(Brano proposto)
===
Un’attività di rapina
Amazzonia: una diversa prospettiva (1a parte)
È comune pensare all’Amazzonia a partire da due immagini:
• la prima è quella di una natura esuberante, fatta di foreste, alberi giganteschi, animali selvaggi, grandi ricchezze minerarie, fiumi immensi, grande riserva d’acqua dolce, polmone verde della Terra;
• la seconda immagine è quella di una terra abitata da popolazioni primitive incapaci di profittare delle ricchezze che la natura offre loro e insediate in aree immense ampiamente sottoutilizzate.
Questo per noi occidentali; per gli indigeni dell’Amazzonia, Yanomami, Macuxí, Ingarikó, Patamona, Taurepang, Wapixana, Waimirí-Atroarí, Wai-Wai e altri, la foresta è il loro mondo, la loro casa, la loro terra ancestrale, la terra dei loro avi. La terra è la vita, la madre che da sempre fornisce loro tutto il necessario per vivere. è il luogo dove c’è tutto: la cacciagione, le piante, i fiumi e l’acqua, le montagne e loro stessi.
Sorvolando l’Europa si vede chiaramente come gli occidentali, cioè gli europei, hanno risolto la dicotomia predetta: praticamente non c’è più foresta; solo qua e là si possono vedere macchie di alberi spontanei che ancora resistono, ma sono sempre meno e sempre meno estese. È la soluzione che ha permesso agli europei di alimentare e di fornire di una massa enorme di beni le popolazioni locali che, nei secoli, sono cresciute talmente da doversi poi spostare in altri continenti, ove hanno esportato la loro cultura di sfruttamento delle risorse naturali fino ad annullare, in certe zone, la possibilità di sopravvivenza delle stesse.
===
(Voci salvate)
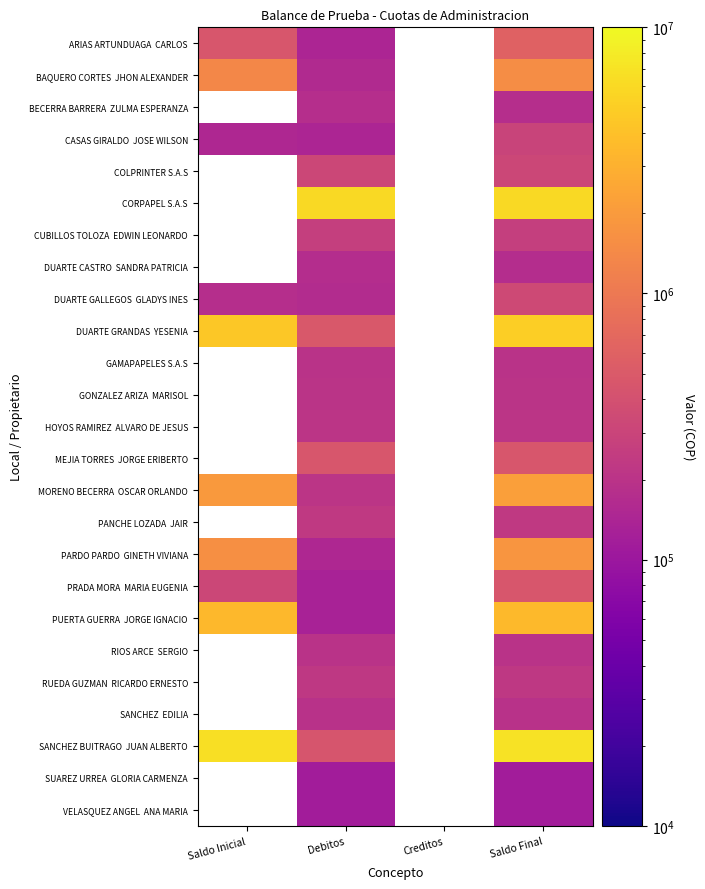

Which category has the highest value across all series?

Saldo Final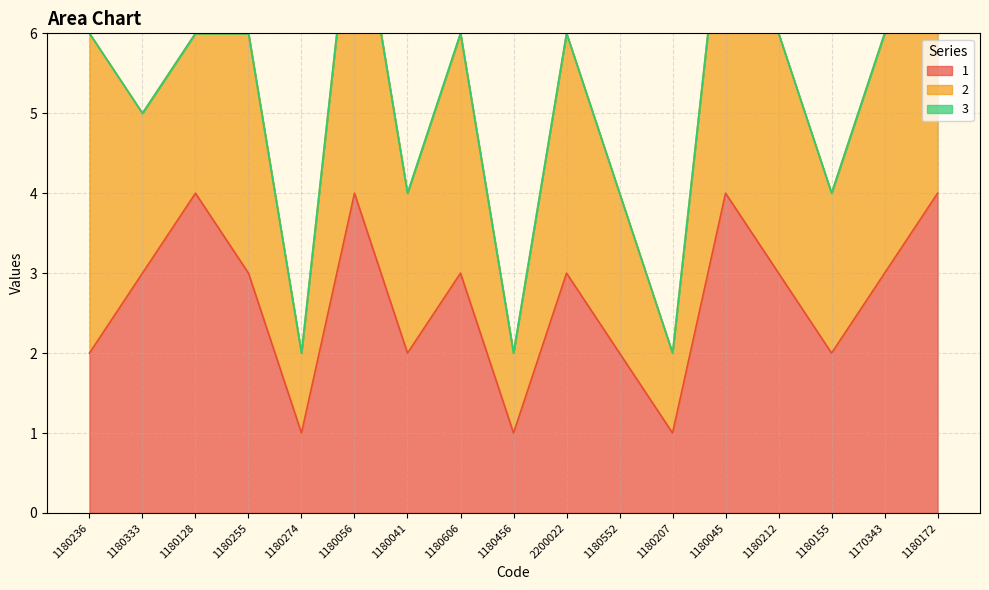

Reading left to right, transcribe all the data shown in this chart.

1: 1180236=2	1180333=3	1180128=4	1180255=3	1180274=1	1180056=4	1180041=2	1180606=3	1180456=1	2200022=3	1180552=2	1180207=1	1180045=4	1180212=3	1180155=2	1170343=3	1180172=4
2: 1180236=4	1180333=2	1180128=2	1180255=3	1180274=1	1180056=4	1180041=2	1180606=3	1180456=1	2200022=3	1180552=2	1180207=1	1180045=4	1180212=3	1180155=2	1170343=3	1180172=4
3: 1180236=0	1180333=0	1180128=0	1180255=0	1180274=0	1180056=0	1180041=0	1180606=0	1180456=0	2200022=0	1180552=0	1180207=0	1180045=0	1180212=0	1180155=0	1170343=0	1180172=0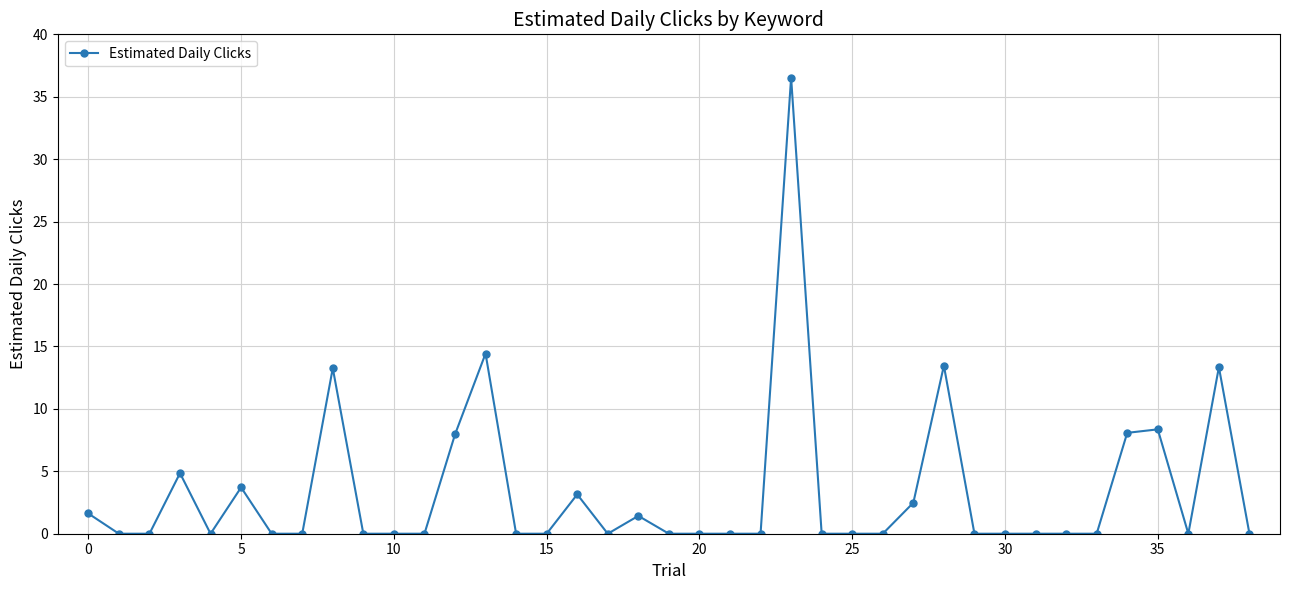

What is the difference between the second highest and minimum values?

14.4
===
(Esercizi da svolgere)
- A) Riproduci fedelmente la parte del brano sull'Amazzonia che va da "È comune pensare" fino a "immense ampiamente sottoutilizzate." compreso.
- B) Prosegui il brano sull'Amazzonia dopo la sua ultima frase.

(Risultati attesi)
- A)
È comune pensare all’Amazzonia a partire da due immagini:
• la prima è quella di una natura esuberante, fatta di foreste, alberi giganteschi, animali selvaggi, grandi ricchezze minerarie, fiumi immensi, grande riserva d’acqua dolce, polmone verde della Terra;
• la seconda immagine è quella di una terra abitata da popolazioni primitive incapaci di profittare delle ricchezze che la natura offre loro e insediate in aree immense ampiamente sottoutilizzate.

- B)
Il nuovo eldorado
Questa cultura sta aggredendo ora anche la foresta Amazzonica; da quando essa è diventata il «Nuovo Eldorado» che richiama avidi latifondisti locali o stranieri o grandi multinazionali – che vedono la foresta amazzonica come un posto di frontiera da sfruttare sul piano economico e politico –, così come povera gente che arriva dal sertão semidesertico del Nordeste (Maranhão, Piauí, Ceará, Rio Grande do Norte, Paraíba, Peambuco, Alagoas, Sergipe, Bahia) per cercare un’alternativa alla loro miseria, per trovare oro o comunque uno spazio vergine da occupare e colonizzare per dare sostentamento a sé e alla propria famiglia.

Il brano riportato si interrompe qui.